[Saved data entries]

####

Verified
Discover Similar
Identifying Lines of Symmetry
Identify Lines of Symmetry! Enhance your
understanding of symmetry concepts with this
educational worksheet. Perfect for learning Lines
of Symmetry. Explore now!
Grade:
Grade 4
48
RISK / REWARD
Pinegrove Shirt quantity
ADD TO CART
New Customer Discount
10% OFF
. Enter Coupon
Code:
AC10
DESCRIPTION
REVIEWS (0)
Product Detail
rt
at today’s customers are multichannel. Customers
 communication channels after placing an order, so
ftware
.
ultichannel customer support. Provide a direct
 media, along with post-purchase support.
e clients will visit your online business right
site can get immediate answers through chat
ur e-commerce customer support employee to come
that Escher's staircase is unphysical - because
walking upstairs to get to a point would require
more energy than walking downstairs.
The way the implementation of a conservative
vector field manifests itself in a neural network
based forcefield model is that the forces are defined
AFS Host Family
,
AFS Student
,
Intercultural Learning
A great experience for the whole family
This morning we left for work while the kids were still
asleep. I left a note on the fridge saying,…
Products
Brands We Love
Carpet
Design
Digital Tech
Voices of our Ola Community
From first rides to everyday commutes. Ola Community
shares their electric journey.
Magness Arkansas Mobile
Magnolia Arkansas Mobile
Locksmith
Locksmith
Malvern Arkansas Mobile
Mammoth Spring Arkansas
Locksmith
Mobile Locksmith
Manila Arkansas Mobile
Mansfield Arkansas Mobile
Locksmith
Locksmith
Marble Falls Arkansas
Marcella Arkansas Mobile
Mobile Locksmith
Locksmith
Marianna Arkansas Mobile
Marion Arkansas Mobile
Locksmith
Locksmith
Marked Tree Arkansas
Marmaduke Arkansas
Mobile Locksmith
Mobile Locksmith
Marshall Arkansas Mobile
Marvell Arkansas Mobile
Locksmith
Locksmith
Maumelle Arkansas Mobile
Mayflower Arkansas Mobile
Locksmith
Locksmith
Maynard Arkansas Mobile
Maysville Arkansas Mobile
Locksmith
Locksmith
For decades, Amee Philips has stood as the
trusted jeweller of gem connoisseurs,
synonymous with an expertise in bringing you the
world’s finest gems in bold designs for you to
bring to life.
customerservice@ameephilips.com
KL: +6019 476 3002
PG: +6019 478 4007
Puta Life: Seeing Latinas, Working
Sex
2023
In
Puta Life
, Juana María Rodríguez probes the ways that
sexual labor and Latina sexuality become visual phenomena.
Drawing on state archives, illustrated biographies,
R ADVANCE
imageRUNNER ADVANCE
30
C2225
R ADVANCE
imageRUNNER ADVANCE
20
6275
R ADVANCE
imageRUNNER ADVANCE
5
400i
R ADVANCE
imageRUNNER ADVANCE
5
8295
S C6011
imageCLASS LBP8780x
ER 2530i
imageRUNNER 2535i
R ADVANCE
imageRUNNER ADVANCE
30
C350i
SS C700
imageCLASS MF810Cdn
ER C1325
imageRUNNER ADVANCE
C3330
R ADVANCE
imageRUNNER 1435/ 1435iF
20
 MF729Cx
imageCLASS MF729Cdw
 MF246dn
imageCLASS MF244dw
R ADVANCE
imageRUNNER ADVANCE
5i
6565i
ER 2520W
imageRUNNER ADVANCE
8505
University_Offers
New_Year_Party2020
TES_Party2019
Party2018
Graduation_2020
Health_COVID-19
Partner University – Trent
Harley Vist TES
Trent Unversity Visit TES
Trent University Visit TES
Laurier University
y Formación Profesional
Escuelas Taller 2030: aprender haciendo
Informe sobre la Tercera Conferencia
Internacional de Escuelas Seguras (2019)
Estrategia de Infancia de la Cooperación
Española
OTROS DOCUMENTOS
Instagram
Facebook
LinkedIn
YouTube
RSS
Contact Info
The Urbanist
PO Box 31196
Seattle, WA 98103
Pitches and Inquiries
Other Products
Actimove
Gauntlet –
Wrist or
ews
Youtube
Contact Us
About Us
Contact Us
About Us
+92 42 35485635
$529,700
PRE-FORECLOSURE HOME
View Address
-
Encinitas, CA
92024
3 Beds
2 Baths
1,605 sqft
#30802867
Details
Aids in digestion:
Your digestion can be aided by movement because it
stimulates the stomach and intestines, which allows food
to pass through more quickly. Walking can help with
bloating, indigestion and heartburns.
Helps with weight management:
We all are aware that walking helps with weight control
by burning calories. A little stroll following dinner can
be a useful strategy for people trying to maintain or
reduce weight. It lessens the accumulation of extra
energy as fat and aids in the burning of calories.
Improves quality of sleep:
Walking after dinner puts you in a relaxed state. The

####

## Task description
Copy out every line of the items above word for word, keeping each line as it is.

## Answer space
Verified
Discover Similar
Identifying Lines of Symmetry
Identify Lines of Symmetry! Enhance your
understanding of symmetry concepts with this
educational worksheet. Perfect for learning Lines
of Symmetry. Explore now!
Grade:
Grade 4
48
RISK / REWARD
Pinegrove Shirt quantity
ADD TO CART
New Customer Discount
10% OFF
. Enter Coupon
Code:
AC10
DESCRIPTION
REVIEWS (0)
Product Detail
rt
at today’s customers are multichannel. Customers
 communication channels after placing an order, so
ftware
.
ultichannel customer support. Provide a direct
 media, along with post-purchase support.
e clients will visit your online business right
site can get immediate answers through chat
ur e-commerce customer support employee to come
that Escher's staircase is unphysical - because
walking upstairs to get to a point would require
more energy than walking downstairs.
The way the implementation of a conservative
vector field manifests itself in a neural network
based forcefield model is that the forces are defined
AFS Host Family
,
AFS Student
,
Intercultural Learning
A great experience for the whole family
This morning we left for work while the kids were still
asleep. I left a note on the fridge saying,…
Products
Brands We Love
Carpet
Design
Digital Tech
Voices of our Ola Community
From first rides to everyday commutes. Ola Community
shares their electric journey.
Magness Arkansas Mobile
Magnolia Arkansas Mobile
Locksmith
Locksmith
Malvern Arkansas Mobile
Mammoth Spring Arkansas
Locksmith
Mobile Locksmith
Manila Arkansas Mobile
Mansfield Arkansas Mobile
Locksmith
Locksmith
Marble Falls Arkansas
Marcella Arkansas Mobile
Mobile Locksmith
Locksmith
Marianna Arkansas Mobile
Marion Arkansas Mobile
Locksmith
Locksmith
Marked Tree Arkansas
Marmaduke Arkansas
Mobile Locksmith
Mobile Locksmith
Marshall Arkansas Mobile
Marvell Arkansas Mobile
Locksmith
Locksmith
Maumelle Arkansas Mobile
Mayflower Arkansas Mobile
Locksmith
Locksmith
Maynard Arkansas Mobile
Maysville Arkansas Mobile
Locksmith
Locksmith
For decades, Amee Philips has stood as the
trusted jeweller of gem connoisseurs,
synonymous with an expertise in bringing you the
world’s finest gems in bold designs for you to
bring to life.
customerservice@ameephilips.com
KL: +6019 476 3002
PG: +6019 478 4007
Puta Life: Seeing Latinas, Working
Sex
2023
In
Puta Life
, Juana María Rodríguez probes the ways that
sexual labor and Latina sexuality become visual phenomena.
Drawing on state archives, illustrated biographies,
R ADVANCE
imageRUNNER ADVANCE
30
C2225
R ADVANCE
imageRUNNER ADVANCE
20
6275
R ADVANCE
imageRUNNER ADVANCE
5
400i
R ADVANCE
imageRUNNER ADVANCE
5
8295
S C6011
imageCLASS LBP8780x
ER 2530i
imageRUNNER 2535i
R ADVANCE
imageRUNNER ADVANCE
30
C350i
SS C700
imageCLASS MF810Cdn
ER C1325
imageRUNNER ADVANCE
C3330
R ADVANCE
imageRUNNER 1435/ 1435iF
20
 MF729Cx
imageCLASS MF729Cdw
 MF246dn
imageCLASS MF244dw
R ADVANCE
imageRUNNER ADVANCE
5i
6565i
ER 2520W
imageRUNNER ADVANCE
8505
University_Offers
New_Year_Party2020
TES_Party2019
Party2018
Graduation_2020
Health_COVID-19
Partner University – Trent
Harley Vist TES
Trent Unversity Visit TES
Trent University Visit TES
Laurier University
y Formación Profesional
Escuelas Taller 2030: aprender haciendo
Informe sobre la Tercera Conferencia
Internacional de Escuelas Seguras (2019)
Estrategia de Infancia de la Cooperación
Española
OTROS DOCUMENTOS
Instagram
Facebook
LinkedIn
YouTube
RSS
Contact Info
The Urbanist
PO Box 31196
Seattle, WA 98103
Pitches and Inquiries
Other Products
Actimove
Gauntlet –
Wrist or
ews
Youtube
Contact Us
About Us
Contact Us
About Us
+92 42 35485635
$529,700
PRE-FORECLOSURE HOME
View Address
-
Encinitas, CA
92024
3 Beds
2 Baths
1,605 sqft
#30802867
Details
Aids in digestion:
Your digestion can be aided by movement because it
stimulates the stomach and intestines, which allows food
to pass through more quickly. Walking can help with
bloating, indigestion and heartburns.
Helps with weight management:
We all are aware that walking helps with weight control
by burning calories. A little stroll following dinner can
be a useful strategy for people trying to maintain or
reduce weight. It lessens the accumulation of extra
energy as fat and aids in the burning of calories.
Improves quality of sleep:
Walking after dinner puts you in a relaxed state. The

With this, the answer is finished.